[Saved entries]
◇ ◇ ◇ ◇
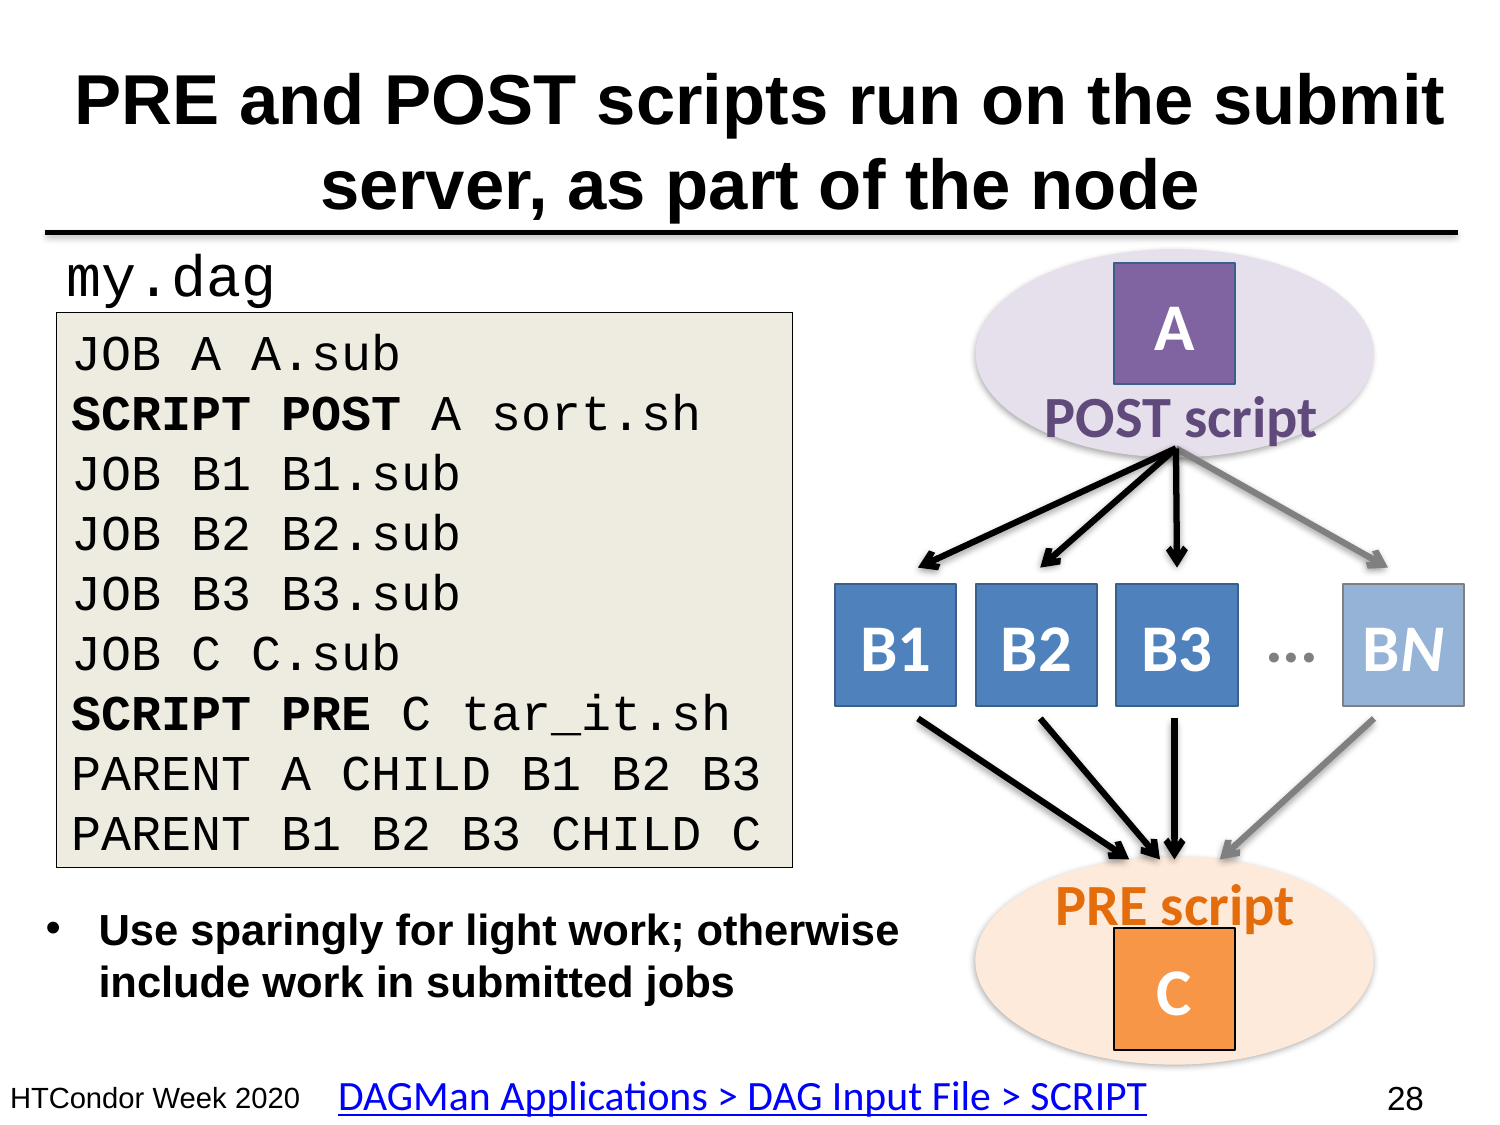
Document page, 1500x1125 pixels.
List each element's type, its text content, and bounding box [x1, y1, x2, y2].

text_box ... [1246, 604, 1337, 667]
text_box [1039, 448, 1172, 568]
text_box POST script [1030, 371, 1334, 446]
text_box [917, 448, 1037, 568]
text_box B1 [833, 582, 958, 708]
text_box A [1112, 260, 1237, 371]
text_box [1178, 448, 1389, 568]
text_box [1182, 855, 1214, 859]
text_box DAGMan Applications > DAG Input File > SCRIPT [323, 1061, 1416, 1125]
text_box B2 [974, 582, 1099, 708]
text_box BN [1341, 582, 1466, 708]
text_box JOB A A.sub SCRIPT POST A sort.sh JOB B1 B1.sub JOB B2 B2.sub JOB B3 B3.sub JOB C C.sub SCRIPT PRE C tar_it.sh PARENT A CHILD B1 B2 B3 PARENT B1 B2 B3 CHILD C [56, 312, 793, 868]
text_box my.dag [52, 230, 292, 316]
text_box C [1112, 945, 1237, 1052]
text_box [974, 882, 1375, 1061]
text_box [1039, 718, 1161, 860]
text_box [1219, 718, 1375, 860]
list Use sparingly for light work; otherwise include work in submitted jobs [30, 894, 974, 1048]
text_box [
◇ ◇ ◇ ◇
Problem requirements: Each record above is to be copied out exactly; its pictures are not.

Reply to the task:
Document page, 1500x1125 pixels.
List each element's type, its text content, and bounding box [x1, y1, x2, y2].

text_box ... [1246, 604, 1337, 667]
text_box [1039, 448, 1172, 568]
text_box POST script [1030, 371, 1334, 446]
text_box [917, 448, 1037, 568]
text_box B1 [833, 582, 958, 708]
text_box A [1112, 260, 1237, 371]
text_box [1178, 448, 1389, 568]
text_box [1182, 855, 1214, 859]
text_box DAGMan Applications > DAG Input File > SCRIPT [323, 1061, 1416, 1125]
text_box B2 [974, 582, 1099, 708]
text_box BN [1341, 582, 1466, 708]
text_box JOB A A.sub SCRIPT POST A sort.sh JOB B1 B1.sub JOB B2 B2.sub JOB B3 B3.sub JOB C C.sub SCRIPT PRE C tar_it.sh PARENT A CHILD B1 B2 B3 PARENT B1 B2 B3 CHILD C [56, 312, 793, 868]
text_box my.dag [52, 230, 292, 316]
text_box C [1112, 945, 1237, 1052]
text_box [974, 882, 1375, 1061]
text_box [1039, 718, 1161, 860]
text_box [1219, 718, 1375, 860]
list Use sparingly for light work; otherwise include work in submitted jobs [30, 894, 974, 1048]
text_box [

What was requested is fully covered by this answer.